** Opening EXCERPT PROVIDED block **

- The first three sections (Don Norman’s Fridge, Interface Design, and When And Why Is It Hard?) cover what we mean by “interface”, what it looks like for interfaces to be scarce, and the kinds of areas where they tend to be scarce.
- The next four sections apply these ideas to various topics:
- Why AR is much more difficult than VR
- AI alignment from an interface-design perspective
- Good interfaces as a key bottleneck to creation of markets
- Cross-department interfaces in organizations
Don Norman’s Fridge
Don Norman (known for popularizing the term “affordance” in The Design of Everyday Things) offers a story about the temperature controls on his old fridge:
I used to own an ordinary, two-compartment refrigerator - nothing very fancy about it. The problem was that I couldn’t set the temperature properly. There were only two things to do: adjust the temperature of the freezer compartment and adjust the temperature of the fresh food compartment. And there were two controls, one labeled “freezer”, the other “refrigerator”. What’s the problem?
Oh, perhaps I’d better warn you. The two controls are not independent. The freezer control also affects the fresh food temperature, and the fresh food control also affects the freezer.
The natural human model of the refrigerator is: there’s two compartments, and we want to control their temperatures independently. Yet the fridge, apparently, does not work like that. Why not? Norman:
In fact, there is only one thermostat and only one cooling mechanism. One control adjusts the thermostat setting, the other the relative proportion of cold air sent to each of the two compartments of the refrigerator.
It’s not hard to imagine why this would be a good design for a cheap fridge: it requires only one cooling mechanism and only one thermostat. Resources are saved by not duplicating components - at the cost of confused customers.
The root problem in this scenario is a mismatch between the structure of the machine (one thermostat, adjustable allocation of cooling power) and the structure of what-humans-want (independent temperature control of two compartments). In order to align the behavior of the fridge with the behavior humans want, somebody, at some point, needs to do the work of translating between the two structures. In Norman’s fridge example, the translation is botched, and confusion results.
We’ll call whatever method/tool is used for translating between structures an interface. Creating good methods/tools for translating between structures, then, is interface design.
In programming, the analogous problem is API design: taking whatever data structures are used by a software tool internally, and figuring out how to present them to external programmers in a useful, intelligible way. If there’s a mismatch between the internal structure of the system and the structure of what-users-want, then it’s the API designer’s job to translate. A “good” API is one which handles the translation well.
User interface design is a more general version of the same problem: take whatever structures are used by a tool internally, and figure out how to present them to external users in a useful, intelligible way. Conceptually, the only difference from API design is that we no longer assume our users are programmers interacting with the tool via code. We design the interface to fit however people use it - that could mean handles on doors, or buttons and icons in a mobile app, or the temperature knobs on a fridge.
Economically, interface design is a necessary input to make all sorts of things economically useful. How scarce is that input? How much are people willing to spend for good interface design?

** Closing EXCERPT PROVIDED block **

## GOAL OF THE EXERCISE
Please say whether each statement below agrees with the interface design essay above, answering yes or no and quoting the essay's deciding words exactly. (a) Norman's fridge has a separate thermostat for each compartment. (b) The essay says the only conceptual difference between user interface design and API design is that users are no longer assumed to be programmers working with the tool through code. (c) One of the later sections explains why VR is harder than AR.

** Opening MATERIAL PROVIDED block **

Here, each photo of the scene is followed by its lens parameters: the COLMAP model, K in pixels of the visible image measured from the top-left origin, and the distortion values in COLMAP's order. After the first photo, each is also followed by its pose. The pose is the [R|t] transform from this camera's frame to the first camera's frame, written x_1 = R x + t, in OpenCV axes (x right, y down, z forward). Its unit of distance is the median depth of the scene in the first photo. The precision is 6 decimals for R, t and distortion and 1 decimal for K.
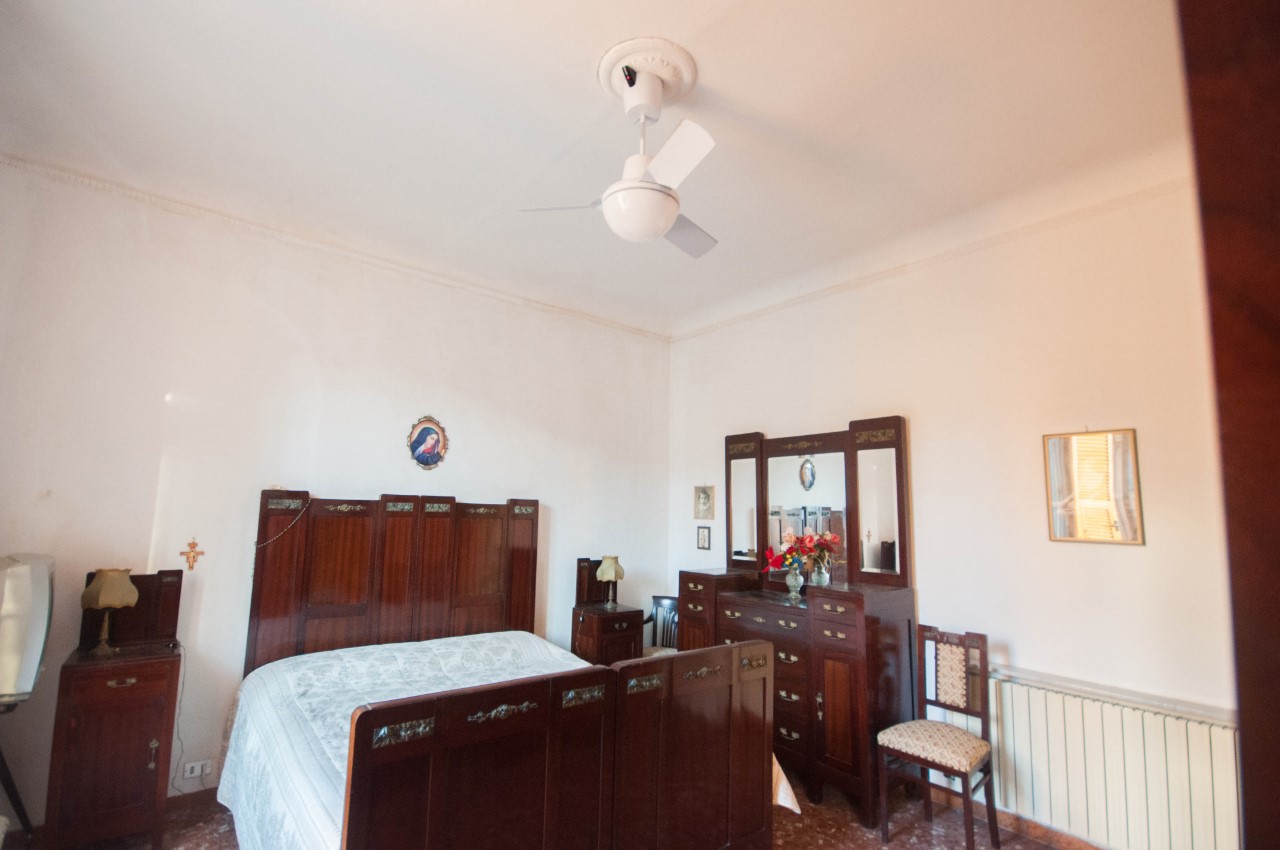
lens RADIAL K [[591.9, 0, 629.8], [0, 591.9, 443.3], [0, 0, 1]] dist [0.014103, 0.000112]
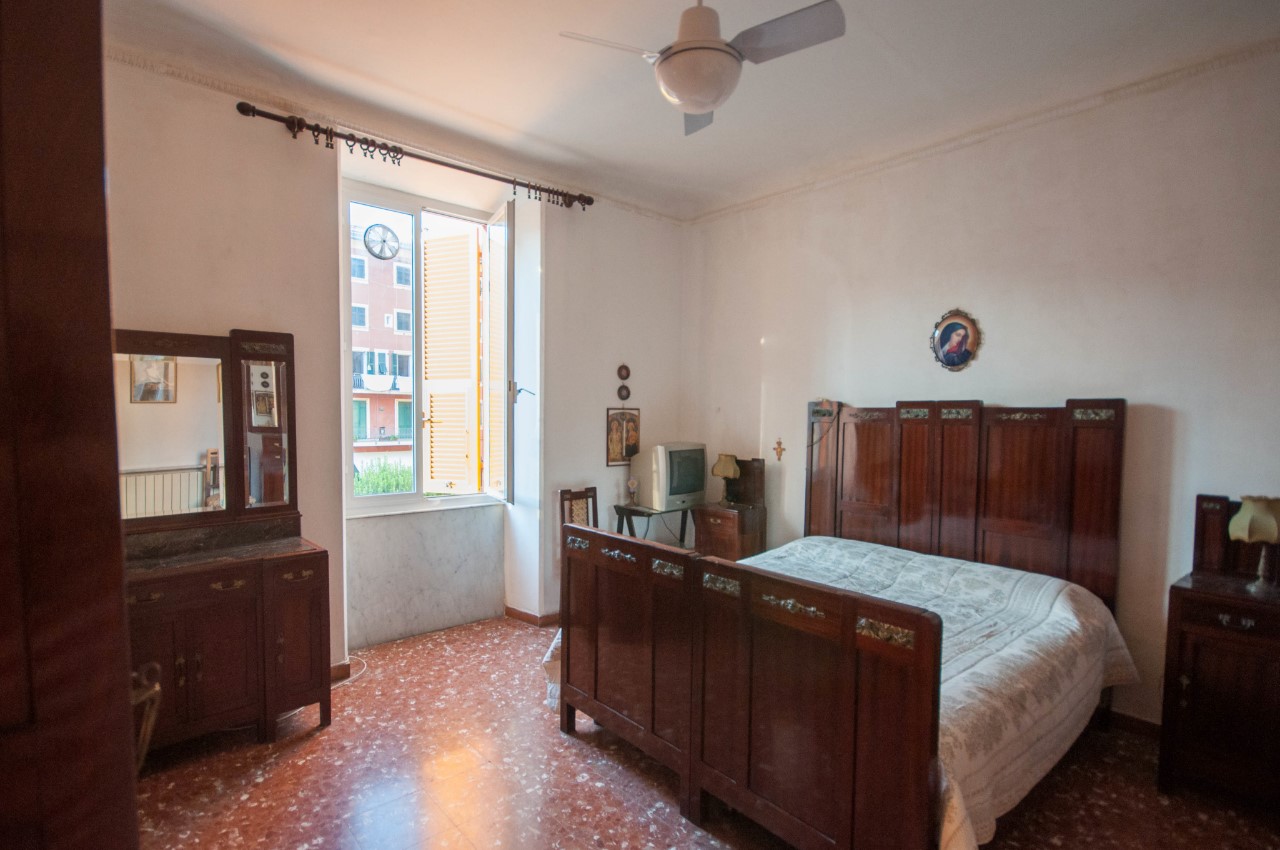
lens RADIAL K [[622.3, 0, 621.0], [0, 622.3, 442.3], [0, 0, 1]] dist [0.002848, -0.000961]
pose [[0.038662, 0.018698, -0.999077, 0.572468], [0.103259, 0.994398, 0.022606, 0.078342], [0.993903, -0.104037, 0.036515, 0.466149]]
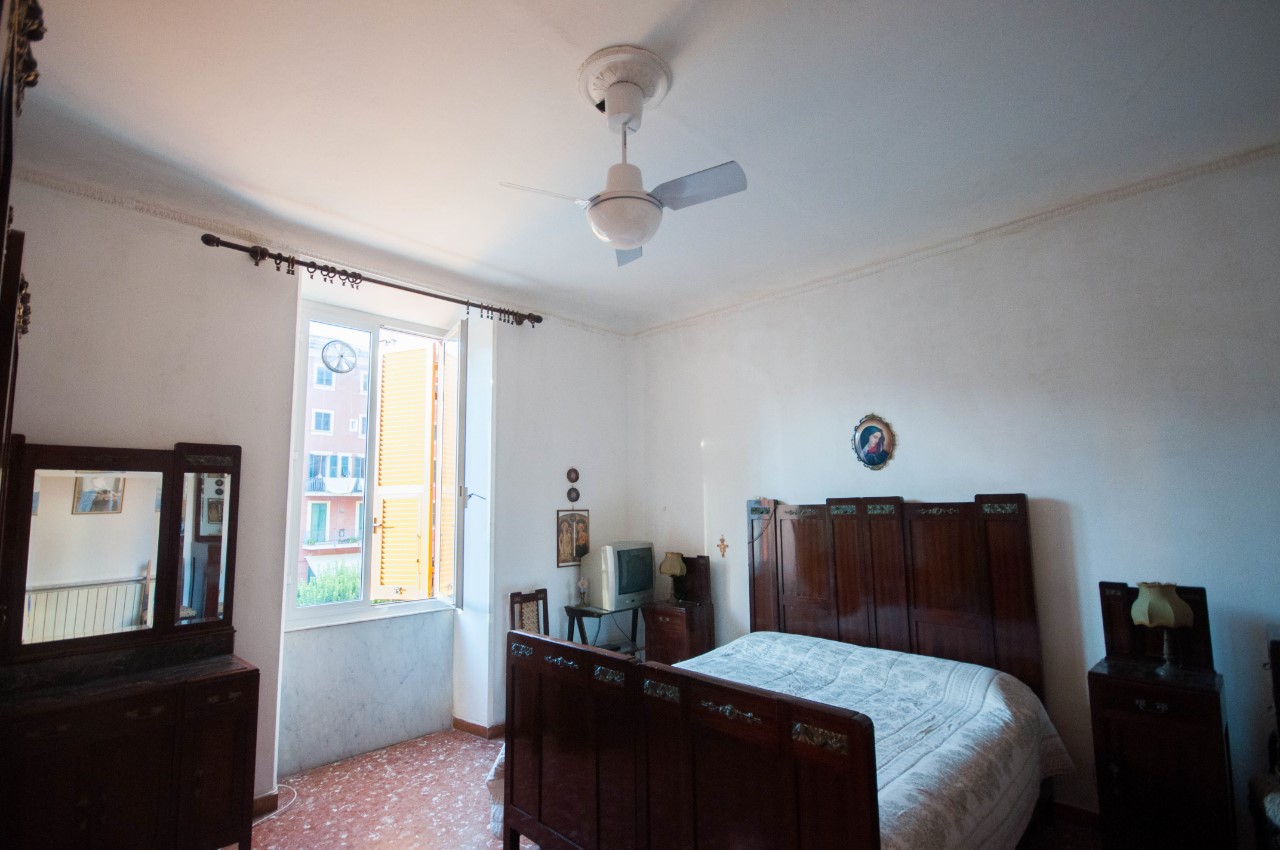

** Closing MATERIAL PROVIDED block **

## EXERCISE RESULT
(a) No: "In fact, there is only one thermostat and only one cooling mechanism."
(b) Yes: "Conceptually, the only difference from API design is that we no longer assume our users are programmers interacting with the tool via code."
(c) No: "Why AR is much more difficult than VR"